Now, of course, I know the reason why all of you guilty ones do this. It’s called winter and spring.

You’ve had enough of the cold, and perhaps these tomato plants that look so gorgeous on the nursery shelf will look just as pretty in your garden. But what I have found is that springtime in our corner of the world is extremely variable, perhaps much more so than the fall months when the first frost comes. Last year, it dipped to 25 degrees on May 28; the year before that it was 30 degrees on June 12. The list goes on and on.

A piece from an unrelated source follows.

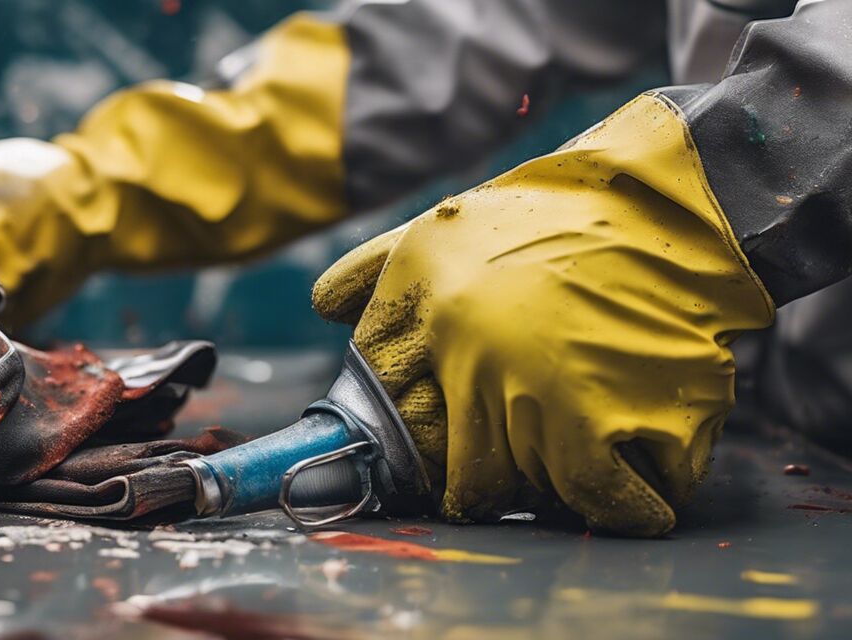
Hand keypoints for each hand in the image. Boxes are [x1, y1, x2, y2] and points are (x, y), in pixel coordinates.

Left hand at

So what I ask, with all sincerity, is that you exhibit patience with your plants. That doesn’t mean you shouldn’t go ahead and start shopping for warm-season transplants. Feel free. Just hold off on planting them into your garden. I tell my students to go ahead and purchase your plants (this weekend would be a great time; see the Get Growing column on Page 1B), but harden them off for at least a week. Place them outside where they will receive direct sunlight a few hours every day. Gradually lengthen the amount of time you leave them outside each day. If there is a freeze, don’t leave them outside at night.

This process will get the plants ready and will start your garden growing that much sooner. When it is time to put plants in the ground, check the 10-day weather forecast. If it’s promising, then go for it. Just make sure you have the ability to protect the tender plants if a freeze could occur.

And save the bravery for fall, when you start tempting fate with those darn green tomatoes.